--- TASK DATA ---

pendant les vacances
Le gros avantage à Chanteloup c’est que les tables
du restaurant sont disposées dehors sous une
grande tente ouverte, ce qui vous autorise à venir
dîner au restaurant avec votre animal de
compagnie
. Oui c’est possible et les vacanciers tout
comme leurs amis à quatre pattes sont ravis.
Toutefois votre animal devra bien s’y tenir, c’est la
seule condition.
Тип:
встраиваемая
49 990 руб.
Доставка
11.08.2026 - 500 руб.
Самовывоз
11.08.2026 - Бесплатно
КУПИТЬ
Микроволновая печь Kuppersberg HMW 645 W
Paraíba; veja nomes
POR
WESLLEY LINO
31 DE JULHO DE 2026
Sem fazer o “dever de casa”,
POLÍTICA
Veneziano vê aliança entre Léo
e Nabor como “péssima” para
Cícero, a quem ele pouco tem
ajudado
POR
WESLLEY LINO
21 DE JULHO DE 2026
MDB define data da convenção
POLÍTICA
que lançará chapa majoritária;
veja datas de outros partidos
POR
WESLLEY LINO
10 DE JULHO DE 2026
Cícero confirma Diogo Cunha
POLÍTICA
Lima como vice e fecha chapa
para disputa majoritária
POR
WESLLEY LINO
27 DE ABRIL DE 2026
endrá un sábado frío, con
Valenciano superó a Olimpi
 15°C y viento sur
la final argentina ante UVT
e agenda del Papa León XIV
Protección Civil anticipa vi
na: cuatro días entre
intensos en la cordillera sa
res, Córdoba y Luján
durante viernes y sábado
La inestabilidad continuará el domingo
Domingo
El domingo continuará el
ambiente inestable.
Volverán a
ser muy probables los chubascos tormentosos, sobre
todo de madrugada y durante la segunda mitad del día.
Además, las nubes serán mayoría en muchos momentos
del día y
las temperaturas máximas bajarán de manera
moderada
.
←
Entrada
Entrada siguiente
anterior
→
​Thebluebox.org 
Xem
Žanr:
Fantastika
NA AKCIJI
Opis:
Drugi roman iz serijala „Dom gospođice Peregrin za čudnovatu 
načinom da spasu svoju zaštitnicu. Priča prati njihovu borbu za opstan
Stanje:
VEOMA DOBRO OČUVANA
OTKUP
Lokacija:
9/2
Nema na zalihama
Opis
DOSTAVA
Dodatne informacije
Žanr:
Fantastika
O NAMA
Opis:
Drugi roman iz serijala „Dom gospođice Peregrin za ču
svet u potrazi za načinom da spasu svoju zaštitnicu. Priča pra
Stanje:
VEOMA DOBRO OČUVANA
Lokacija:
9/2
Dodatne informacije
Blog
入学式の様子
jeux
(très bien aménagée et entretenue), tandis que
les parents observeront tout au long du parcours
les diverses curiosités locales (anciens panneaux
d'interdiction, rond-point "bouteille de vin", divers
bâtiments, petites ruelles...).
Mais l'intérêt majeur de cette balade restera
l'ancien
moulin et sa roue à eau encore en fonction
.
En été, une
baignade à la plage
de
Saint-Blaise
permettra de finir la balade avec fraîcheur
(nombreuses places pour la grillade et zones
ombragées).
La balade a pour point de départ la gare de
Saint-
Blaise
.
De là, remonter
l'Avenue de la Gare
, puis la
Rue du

---

Copy out the material from its first line through the line containing "comme leurs amis à quatre pattes sont ravis.", keeping both ends and leaving every character unchanged.

pendant les vacances
Le gros avantage à Chanteloup c’est que les tables
du restaurant sont disposées dehors sous une
grande tente ouverte, ce qui vous autorise à venir
dîner au restaurant avec votre animal de
compagnie
. Oui c’est possible et les vacanciers tout
comme leurs amis à quatre pattes sont ravis.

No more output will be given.